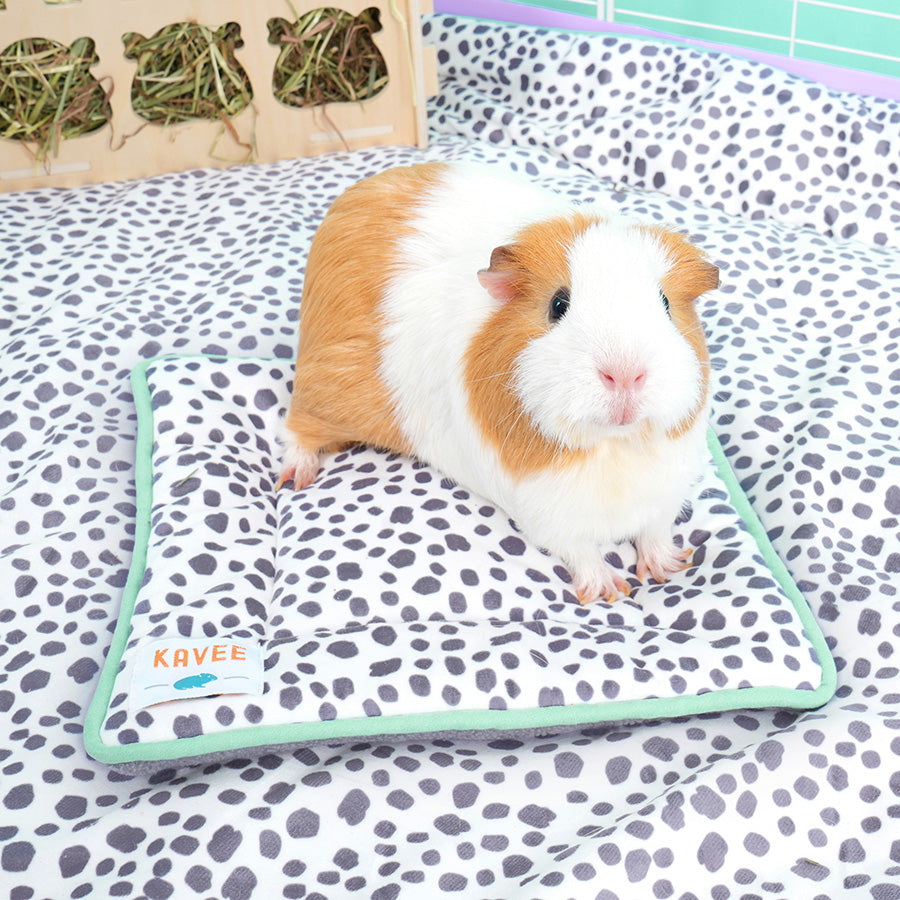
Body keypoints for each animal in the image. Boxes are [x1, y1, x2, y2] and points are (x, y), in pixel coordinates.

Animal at [278, 161, 719, 604]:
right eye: (558, 304)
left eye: (665, 304)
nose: (625, 374)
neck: (612, 448)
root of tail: (349, 202)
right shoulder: (546, 513)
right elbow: (582, 551)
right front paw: (608, 589)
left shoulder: (664, 495)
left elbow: (656, 532)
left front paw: (668, 569)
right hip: (325, 391)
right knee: (297, 431)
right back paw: (296, 479)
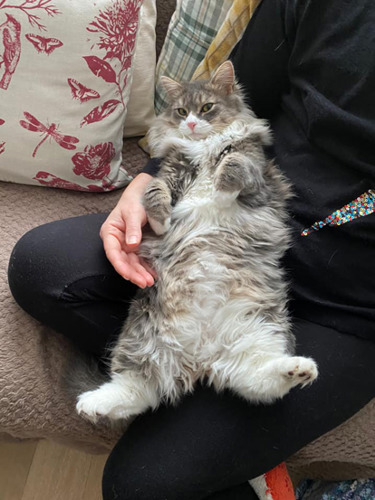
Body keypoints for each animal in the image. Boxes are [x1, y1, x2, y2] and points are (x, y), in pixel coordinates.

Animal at [75, 61, 318, 422]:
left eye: (206, 108)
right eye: (180, 111)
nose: (190, 123)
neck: (204, 147)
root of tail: (202, 355)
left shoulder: (261, 181)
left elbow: (235, 165)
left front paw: (220, 189)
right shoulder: (169, 172)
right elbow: (154, 191)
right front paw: (161, 220)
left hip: (260, 328)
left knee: (258, 381)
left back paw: (299, 369)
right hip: (139, 337)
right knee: (138, 389)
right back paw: (92, 404)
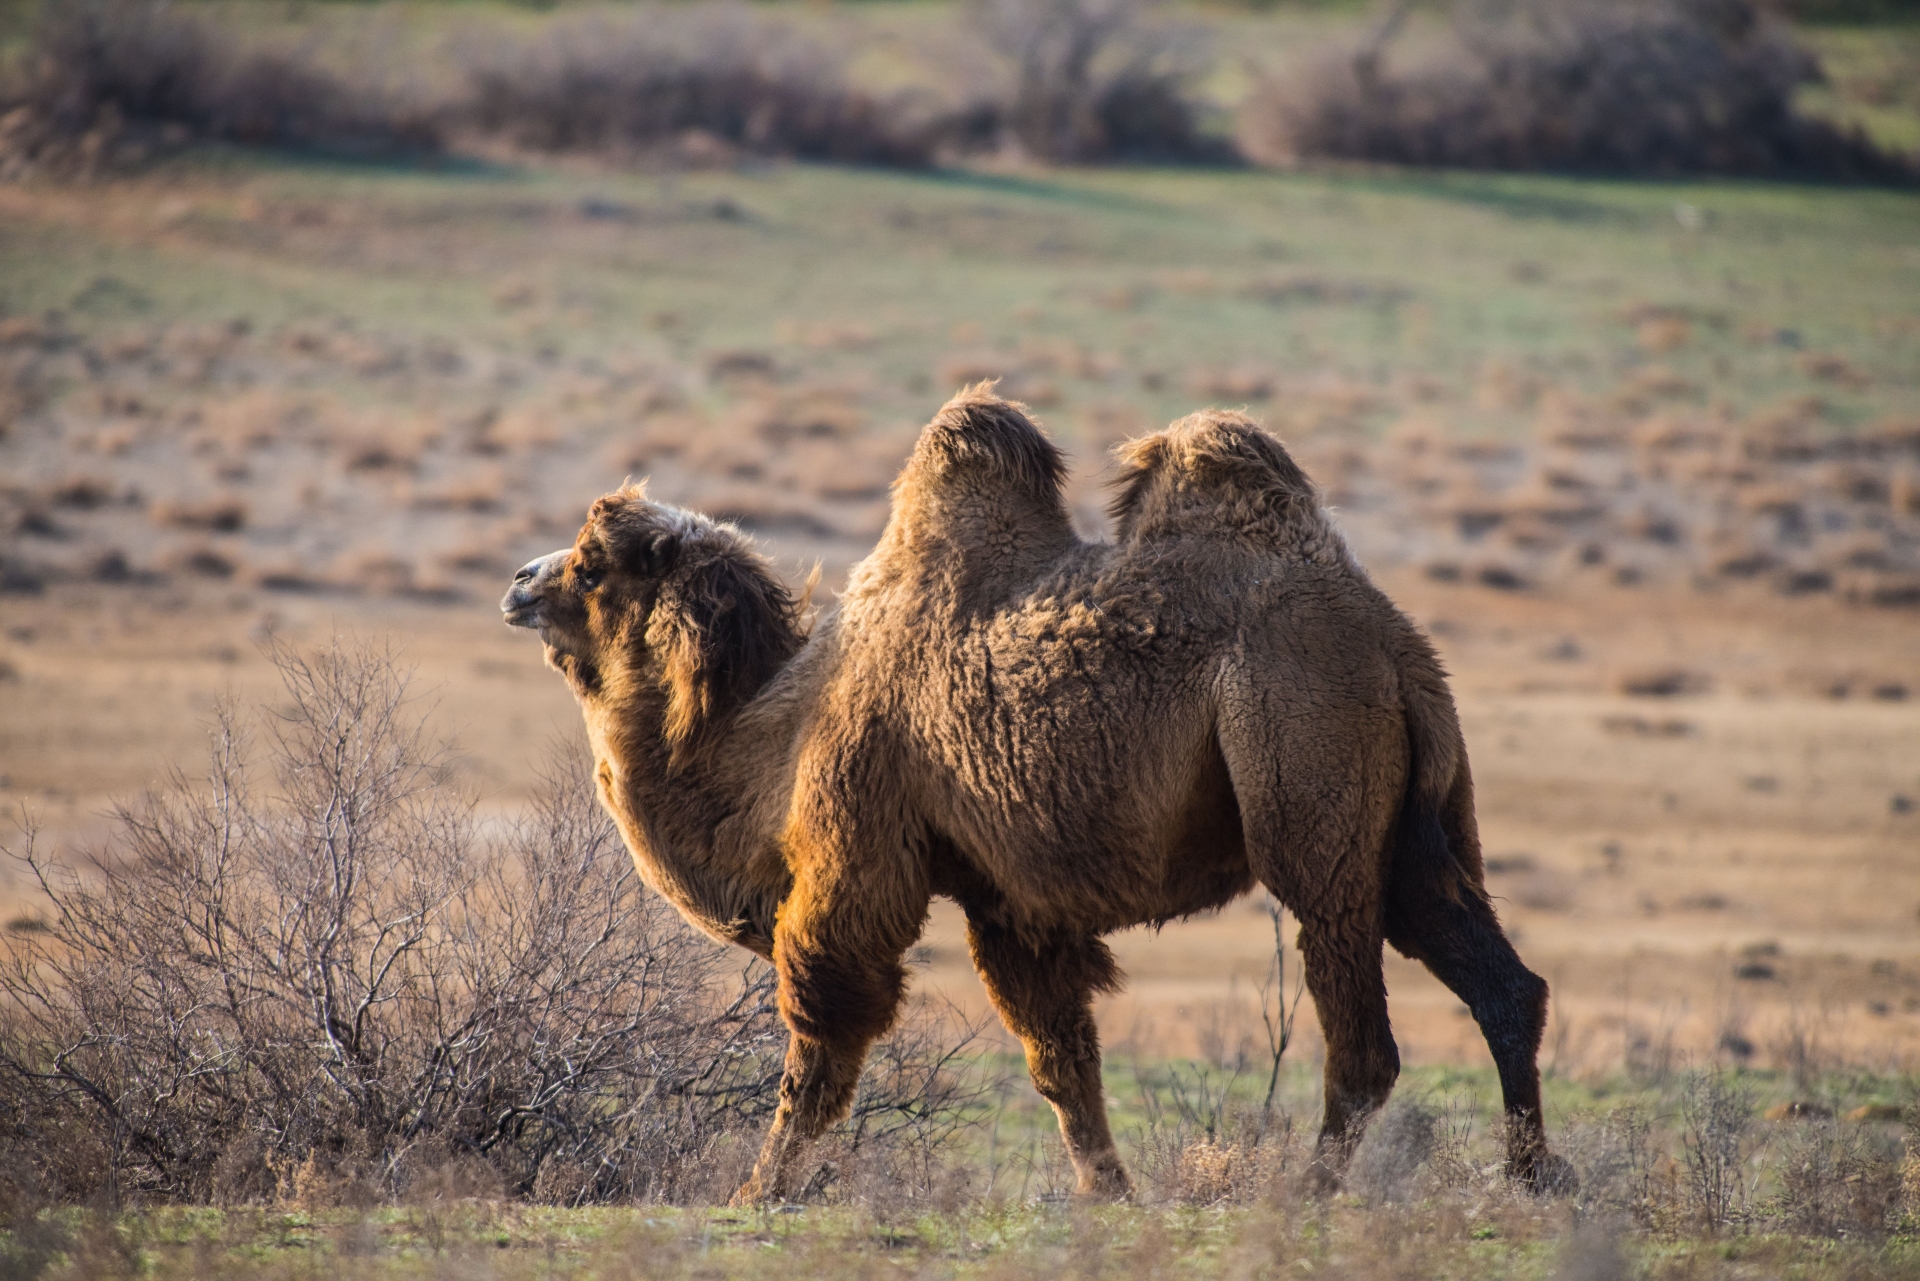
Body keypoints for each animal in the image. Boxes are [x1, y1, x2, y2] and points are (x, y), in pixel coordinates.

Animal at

◆ ◆ ◆ ◆ ◆ ◆ ◆

_ASSIGNMENT_
From the line that holds "left eye: (665, 304)" to the last line of the records, please copy each line exactly and nothing else. Pictures stay out.

_REPLY TO THE TASK_
left eye: (665, 304)
nose: (625, 374)
neck: (612, 448)
root of tail: (349, 202)
right shoulder: (546, 513)
right elbow: (582, 551)
right front paw: (608, 589)
left shoulder: (664, 495)
left elbow: (656, 532)
left front paw: (668, 569)
right hip: (325, 391)
right knee: (297, 431)
right back paw: (296, 479)
Body keypoints for each animal in the image. Boxes are [x1, y1, x2, y2] and points are (x, y), in pixel coordinates.

Animal at [75, 61, 318, 422]:
left eye: (206, 108)
right eye: (180, 111)
nose: (190, 123)
neck: (204, 147)
root of tail: (202, 355)
left shoulder: (261, 181)
left elbow: (235, 165)
left front paw: (220, 189)
right shoulder: (169, 172)
right elbow: (154, 191)
right front paw: (161, 220)
left hip: (260, 328)
left knee: (258, 381)
left back paw: (299, 369)
right hip: (139, 337)
right knee: (138, 389)
right back paw: (92, 404)
Body keypoints for each animal in the image. Boxes are [x1, y1, x2, y2] and points are (x, y), in pixel coordinates.

Animal at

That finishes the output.